Among the entries below, only the lines from the one with "97％は「返済を続けられてい" through the one with "nicht mit ihren" are to be retyped, exactly and without pictures.
Raw data below:
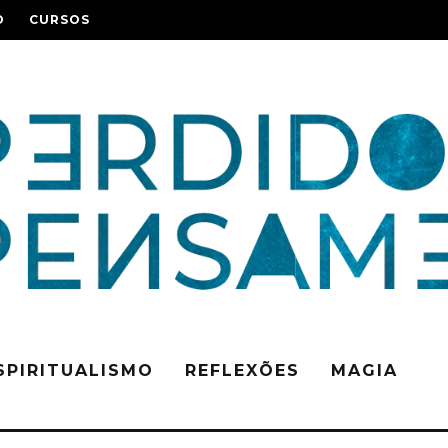
O
CURSOS
SPIRITUALISMO
REFLEXÕES
MAGIA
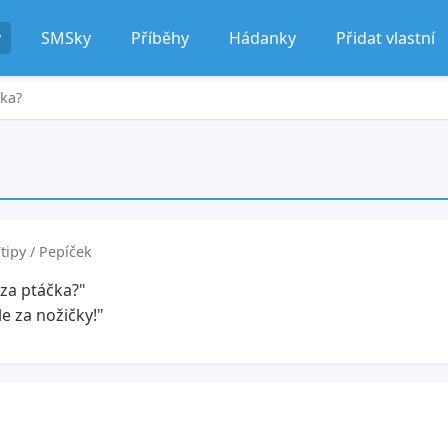
y
SMSky
Příběhy
Hádanky
Přidat vlastní
čka?
tipy / Pepíček
 za ptáčka?"
le za nožičky!"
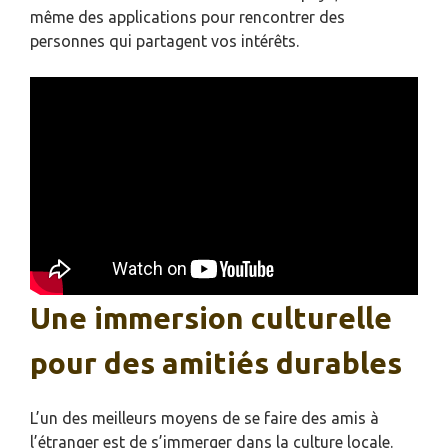
même des applications pour rencontrer des
personnes qui partagent vos intérêts.
Une immersion culturelle
pour des amitiés durables
L’un des meilleurs moyens de se faire des amis à
l’étranger est de s’immerger dans la culture locale.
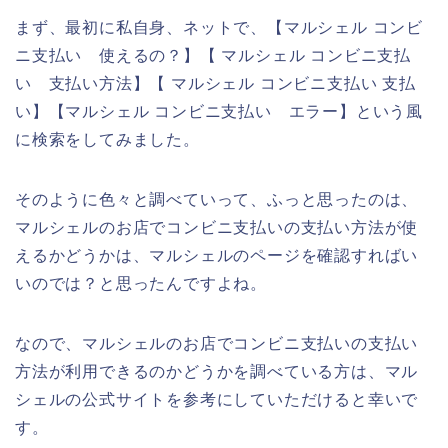
まず、最初に私自身、ネットで、【マルシェル コンビ
ニ支払い 使えるの？】【 マルシェル コンビニ支払
い 支払い方法】【 マルシェル コンビニ支払い 支払
い】【マルシェル コンビニ支払い エラー】という風
に検索をしてみました。
そのように色々と調べていって、ふっと思ったのは、
マルシェルのお店でコンビニ支払いの支払い方法が使
えるかどうかは、マルシェルのページを確認すればい
いのでは？と思ったんですよね。
なので、マルシェルのお店でコンビニ支払いの支払い
方法が利用できるのかどうかを調べている方は、マル
シェルの公式サイトを参考にしていただけると幸いで
す。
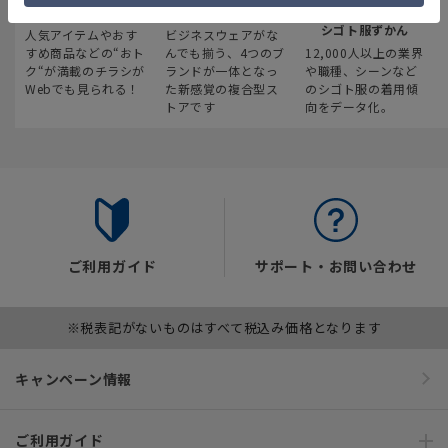
最新のお買い得情報
スーツスクエア
みんなの
シゴト服ずかん
人気アイテムやおす
ビジネスウェアがな
すめ商品などの“おト
んでも揃う、4つのブ
12,000人以上の業界
ク“が満載のチラシが
ランドが一体となっ
や職種、シーンなど
Webでも見られる！
た新感覚の複合型ス
のシゴト服の着用傾
トアです
向をデータ化。
ご利用ガイド
サポート・お問い合わせ
※税表記がないものはすべて税込み価格となります
キャンペーン情報
ご利用ガイド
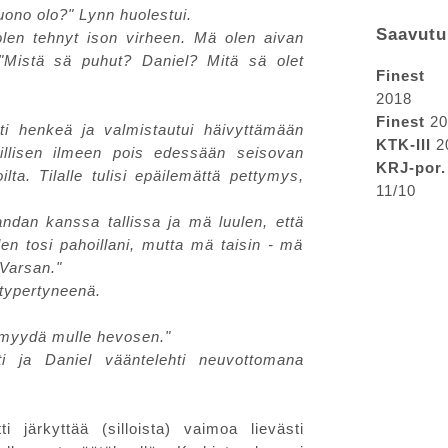
uono olo?" Lynn huolestui.
Saavutu
len tehnyt ison virheen. Mä olen aivan
 "Mistä sä puhut? Daniel? Mitä sä olet
Finest 
2018
Finest
20
sti henkeä ja valmistautui häivyttämään
KTK-III
2
illisen ilmeen pois edessään seisovan
KRJ-por.
lta. Tilalle tulisi epäilemättä pettymys,
11/10
ndan kanssa tallissa ja mä luulen, että
en tosi pahoillani, mutta mä taisin - mä
 Varsan."
 typertyneenä.
myydä mulle hevosen."
ti ja Daniel vääntelehti neuvottomana
i järkyttää (silloista) vaimoa lievästi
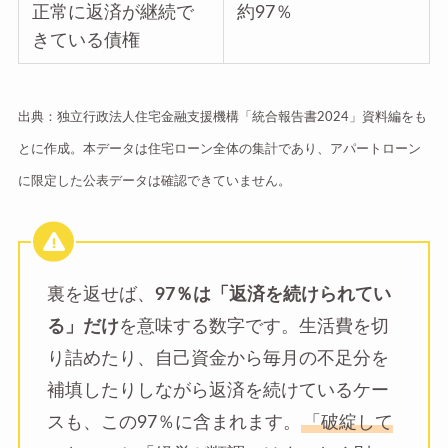
正常に返済が継続で
約97％
きている債権
出典：独立行政法人住宅金融支援機構「統合報告書2024」資料編をも
とに作成。本データは住宅ローン全体の集計であり、アパートローン
に限定した公表データは確認できていません。
裏を返せば、
97％は「返済を続けられてい
る」だけ
を意味する数字です。生活費を切
り詰めたり、自己資金から毎月の不足分を
補填したりしながら返済を続けているケー
スも、この97％に含まれます。
「破綻して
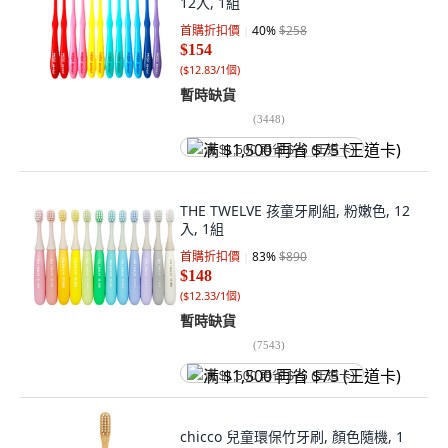
12入, 1組
首購折扣價
40
%
$258
$154
(
$12.83/1個
)
暫時缺貨
(
3448
)
满 $1,500 再省 $75 (王道卡)
THE TWELVE 孩童牙刷組, 粉嫩色, 12
入, 1組
首購折扣價
83
%
$890
$148
(
$12.33/1個
)
暫時缺貨
(
7543
)
满 $1,500 再省 $75 (王道卡)
chicco 兒童環保竹牙刷, 顏色隨機, 1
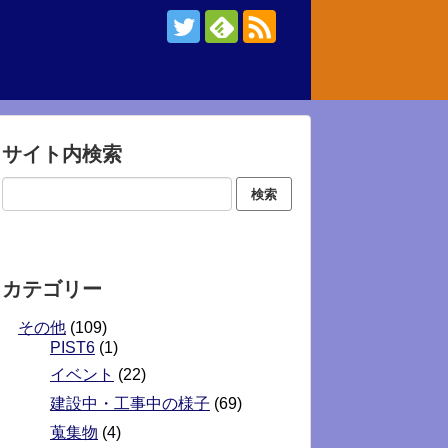
サイト内検索
カテゴリー
その他
(109)
PIST6
(1)
イベント
(22)
建設中・工事中の様子
(69)
蒐集物
(4)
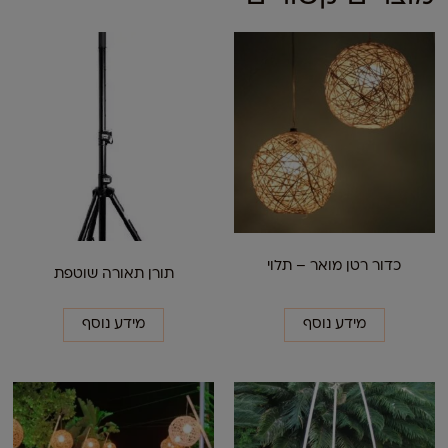
כדור רטן מואר – תלוי
תורן תאורה שוטפת
מידע נוסף
מידע נוסף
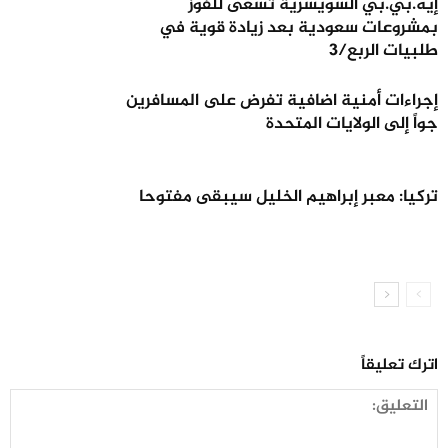
إيه.بي.بي السويسرية تسعى للفوز
بمشروعات سعودية بعد زيادة قوية في
طلبيات الربع/3
إجراءات أمنية اضافية تفرض على المسافرين
جواً إلى الولايات المتحدة
تركيا: معبر إبراهيم الخليل سيبقى مفتوحا
اترك تعليقاً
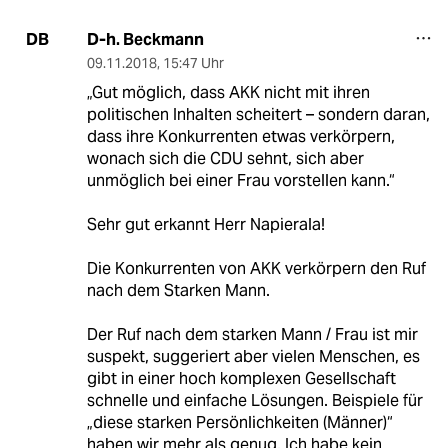
D-h. Beckmann
DB
09.11.2018
,
15:47 Uhr
„Gut möglich, dass AKK nicht mit ihren
politischen Inhalten scheitert – sondern daran,
dass ihre Konkurrenten etwas verkörpern,
wonach sich die CDU sehnt, sich aber
unmöglich bei einer Frau vorstellen kann.“
Sehr gut erkannt Herr Napierala!
Die Konkurrenten von AKK verkörpern den Ruf
nach dem Starken Mann.
Der Ruf nach dem starken Mann / Frau ist mir
suspekt, suggeriert aber vielen Menschen, es
gibt in einer hoch komplexen Gesellschaft
schnelle und einfache Lösungen. Beispiele für
„diese starken Persönlichkeiten (Männer)“
haben wir mehr als genug. Ich habe kein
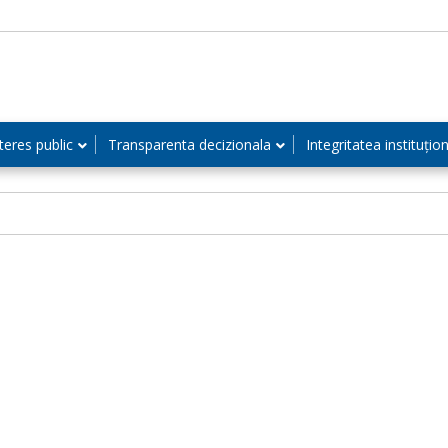
teres public
Transparenta decizionala
Integritatea instituțio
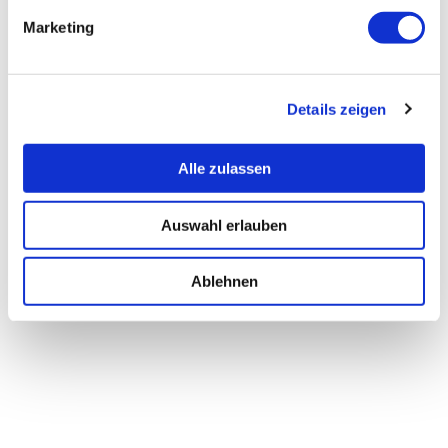
Marketing
Details zeigen
Alle zulassen
Auswahl erlauben
Ablehnen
End of Raw data.
• [Result below]
97％は「返済を続けられてい
る」だけ
を意味する数字です。生活費を切
り詰めたり、自己資金から毎月の不足分を
補填したりしながら返済を続けているケー
スも、この97％に含まれます。
「破綻して
12入, 1組
首購折扣價
40
%
$258
$154
(
$12.83/1個
)
暫時缺貨
(
3448
)
满 $1,500 再省 $75 (王道卡)
THE TWELVE 孩童牙刷組, 粉嫩色, 12
入, 1組
首購折扣價
83
%
$890
$148
(
$12.33/1個
)
暫時缺貨
(
7543
)
满 $1,500 再省 $75 (王道卡)
chicco 兒童環保竹牙刷, 顏色隨機, 1
サイト内検索
カテゴリー
その他
(109)
PIST6
(1)
イベント
(22)
建設中・工事中の様子
(69)
蒐集物
(4)
כדור רטן מואר – תלוי
תורן תאורה שוטפת
מידע נוסף
מידע נוסף
إيه.بي.بي السويسرية تسعى للفوز
بمشروعات سعودية بعد زيادة قوية في
طلبيات الربع/3
إجراءات أمنية اضافية تفرض على المسافرين
جواً إلى الولايات المتحدة
تركيا: معبر إبراهيم الخليل سيبقى مفتوحا
اترك تعليقاً
D-h. Beckmann
DB
09.11.2018
,
15:47 Uhr
„Gut möglich, dass AKK nicht mit ihren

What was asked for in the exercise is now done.